How much does extortion cost? Quantifying the economic weight of criminal activity
March 17, 2017
“You went to school, you know how to count?” asked Luigi Lo Cascio while portraying Peppino Impastato while speaking to his brother Giovanni in one of the most famous scenes of the film I cento passi. What he was asking him to count were the steps that separated their house from that of their uncle Tano, the town’s boss and a member of the local mafia. Peppino Impastato was asking his brother to quantify, to give him a number, on how close the mafia was to them.
In The cost of illegality: a research programme, Antonio La Spina, Giacomo di Gennaro (Federico II University, Napes) and their team attempted to quantify the so-called cost of crime. Studies of the sector tell us that it is possible to understand the economic value of organized criminal activity by establishing precise parameters.
One must first start with the definition of the cost of crime, which in this case is divided into three main categories: costs related to crime prevention (insurance, home and office security systems, changes in behavior out of fear), costs that derive from criminal action (repairing a door or a broken lock, emotional impact, physical and mental health of the victim), and costs related to crime response (police, judges, lawyers, the penitentiary system and social services).

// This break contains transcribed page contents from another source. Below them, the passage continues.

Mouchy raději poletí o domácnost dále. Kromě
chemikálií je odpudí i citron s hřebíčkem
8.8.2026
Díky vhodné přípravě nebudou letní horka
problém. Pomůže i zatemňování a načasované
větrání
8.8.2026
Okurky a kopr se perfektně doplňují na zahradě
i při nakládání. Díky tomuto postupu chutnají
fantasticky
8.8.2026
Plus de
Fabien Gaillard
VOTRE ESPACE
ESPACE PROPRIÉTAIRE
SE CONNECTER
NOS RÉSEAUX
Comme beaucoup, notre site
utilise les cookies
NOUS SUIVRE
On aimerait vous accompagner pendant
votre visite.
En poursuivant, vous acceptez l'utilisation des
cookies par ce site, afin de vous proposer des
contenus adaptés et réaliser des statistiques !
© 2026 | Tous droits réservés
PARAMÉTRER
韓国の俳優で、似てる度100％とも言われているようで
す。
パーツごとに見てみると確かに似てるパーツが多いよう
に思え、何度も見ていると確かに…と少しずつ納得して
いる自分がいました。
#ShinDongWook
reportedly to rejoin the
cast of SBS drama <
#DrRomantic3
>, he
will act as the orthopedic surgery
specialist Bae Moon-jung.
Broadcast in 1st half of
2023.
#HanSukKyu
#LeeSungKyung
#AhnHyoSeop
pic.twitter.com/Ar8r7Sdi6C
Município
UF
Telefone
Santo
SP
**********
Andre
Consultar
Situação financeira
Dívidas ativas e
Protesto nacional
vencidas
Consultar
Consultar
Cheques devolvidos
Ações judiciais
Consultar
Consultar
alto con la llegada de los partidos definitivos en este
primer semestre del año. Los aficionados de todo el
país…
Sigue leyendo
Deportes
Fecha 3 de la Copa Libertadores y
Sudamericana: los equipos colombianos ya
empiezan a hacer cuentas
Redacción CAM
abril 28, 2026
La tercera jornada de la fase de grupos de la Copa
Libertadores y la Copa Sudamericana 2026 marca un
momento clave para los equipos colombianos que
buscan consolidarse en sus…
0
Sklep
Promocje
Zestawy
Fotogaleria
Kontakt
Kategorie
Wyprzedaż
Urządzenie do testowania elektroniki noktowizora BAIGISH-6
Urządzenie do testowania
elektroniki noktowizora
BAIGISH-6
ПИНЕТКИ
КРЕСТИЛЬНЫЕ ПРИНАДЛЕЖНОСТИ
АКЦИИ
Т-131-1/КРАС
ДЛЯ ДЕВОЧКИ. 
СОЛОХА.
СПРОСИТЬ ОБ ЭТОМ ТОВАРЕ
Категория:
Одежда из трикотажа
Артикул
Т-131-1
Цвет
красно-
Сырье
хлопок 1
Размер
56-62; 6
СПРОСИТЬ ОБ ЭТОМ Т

A follow up to previous research in Sicily, this study focuses on Campania, particularly on the cities and provinces of Naples and Caserta and extortion by Camorra organizations.
Using innovative analysis software it was possible to obtain very interesting data. In particular, focusing solely on extortion, the research team discovered that this type of criminal activity accounts for approximately 2% of the areas’ GDPs.
With further development, this analytic method can surely be useful to field agents in combatting this type of crime.